Black Elk's Story example essay topic

671 words
As a child in the American school system, I was taught, from a very young age, a romanticized version of the interactions between early white settlers and Native American people. Every fall, my mind was saturated with stories of cooperation, kindness, and friendship. As I progressed through school, the sweater began unraveling and I started to understand that the white man had been cruel, calloused, and abusive. The truth that I had known for so long was revealed to be not much more than a fictional story.

Black Elk Speaks provided me with an entirely new perspective. I reached a new understanding of this time in history through the eyes of a Native American. In the end, I realized that the truth is that the Wasichu's (white man's) greed and lust for power marginalized the Native American culture and ultimately destroyed countless lives, families, and communities. The book spoke to me of happier times when the native people of America were free to live.

Strong family bonds and spirituality made Lakota life peaceful. Black Elk's story took place in a time when the children of earth were still conscious of nature and life and all the really important things that we take for granted presently. VanderMoere 2 Paradise began to crumble with the arrival of the white man. Greed and power-lust followed the Wasichus, bearing gifts of ignorance and disrespect. The whites were ignorant to the fact that we are all brothers and sisters together sharing this earth, and we must respect her. Sacred land was shoveled away during the mass migration to the west around the time of the gold rush, which fueled the indifferent greed.

Black Elk refers to this gold as "the yellow metal that makes the Wasichus crazy; and that is what made the bad trouble... ". (Neihardt, 60). Along with the greed for gold came the desire for land.

It was not enough to share land with the natives, the white man had to own it. Many natives were run out of there rightful land through manipulation, threats, and deceit. Others were coerced in to denying their heritage and simply obeying the rules and regulations of the white culture. Because of the harsh oppression and alienation, much of the ancient Lakota religion suffered. When spirituality did begin to grow again, the Wasichus responded by enforcing restrictions on religious ceremonies and sacred dances. To attempt, as a human, to control the spirituality of another is a blatant play for power and indicative of arrogance and convictions of supremacy.

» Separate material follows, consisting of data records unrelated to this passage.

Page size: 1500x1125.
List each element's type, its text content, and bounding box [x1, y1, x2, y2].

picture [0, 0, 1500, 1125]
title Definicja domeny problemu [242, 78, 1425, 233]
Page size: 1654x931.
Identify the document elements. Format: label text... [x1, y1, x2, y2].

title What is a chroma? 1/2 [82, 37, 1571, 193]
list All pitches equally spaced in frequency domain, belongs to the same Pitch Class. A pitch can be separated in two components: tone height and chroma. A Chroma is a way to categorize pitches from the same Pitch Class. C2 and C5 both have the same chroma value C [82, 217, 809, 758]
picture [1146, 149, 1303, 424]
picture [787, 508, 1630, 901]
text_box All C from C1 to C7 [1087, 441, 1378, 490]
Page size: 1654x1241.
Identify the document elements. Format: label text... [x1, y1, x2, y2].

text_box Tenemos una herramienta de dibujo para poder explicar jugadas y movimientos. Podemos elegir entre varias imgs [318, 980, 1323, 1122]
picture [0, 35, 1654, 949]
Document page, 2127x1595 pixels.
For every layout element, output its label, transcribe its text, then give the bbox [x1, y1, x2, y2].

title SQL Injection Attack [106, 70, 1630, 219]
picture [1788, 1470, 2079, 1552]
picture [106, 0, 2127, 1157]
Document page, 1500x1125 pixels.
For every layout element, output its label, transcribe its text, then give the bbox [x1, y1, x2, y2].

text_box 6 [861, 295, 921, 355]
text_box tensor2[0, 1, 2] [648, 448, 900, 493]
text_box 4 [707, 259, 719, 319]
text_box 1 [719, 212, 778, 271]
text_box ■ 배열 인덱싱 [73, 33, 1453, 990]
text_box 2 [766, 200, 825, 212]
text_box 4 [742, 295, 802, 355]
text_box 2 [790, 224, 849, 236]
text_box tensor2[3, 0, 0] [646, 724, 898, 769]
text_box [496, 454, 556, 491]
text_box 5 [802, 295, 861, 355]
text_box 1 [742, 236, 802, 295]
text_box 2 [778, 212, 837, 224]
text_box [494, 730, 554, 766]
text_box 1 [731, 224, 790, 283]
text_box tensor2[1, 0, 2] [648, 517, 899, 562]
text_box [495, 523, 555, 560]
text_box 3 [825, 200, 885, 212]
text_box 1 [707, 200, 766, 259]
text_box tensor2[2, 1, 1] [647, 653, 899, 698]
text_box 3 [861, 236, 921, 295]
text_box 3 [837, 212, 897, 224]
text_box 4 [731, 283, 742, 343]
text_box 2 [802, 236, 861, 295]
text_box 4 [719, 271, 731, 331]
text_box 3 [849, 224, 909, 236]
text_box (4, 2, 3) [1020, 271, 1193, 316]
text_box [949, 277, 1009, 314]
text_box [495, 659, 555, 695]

A prime example of this is when the Lakota people were preparing for a ceremonial dance to depict a vision and Black Elk recalls, "There came to us... a message from the soldiers that this matter of the ghost dance must be looked into, and that there should be rulings over it; and that they did not mean to take the dance away from us. But could we believe anything the Wasichus ever said to us? They spoke with forked tongues". (Neihardt, 193) VanderMoere 3 This book has been extremely educational and devastating at the same time. It has bred many emotions inside of me from peacefulness in the beginning of Black Elks story, to anger at the actions of my European ancestors, to shame at being a white American and knowing that reservations are still an accepted institution in America.

The rightful heirs to this land continue to be mistreated and ignored. America may well be a great nation in the opinion of many, but we rarely stop to think what life might be like if man had never known such social constructs as power and greed. Our whit ancestors were so blinded by these afflictions that they never realized that what they were killing off was something so much simpler, and yet so much more human.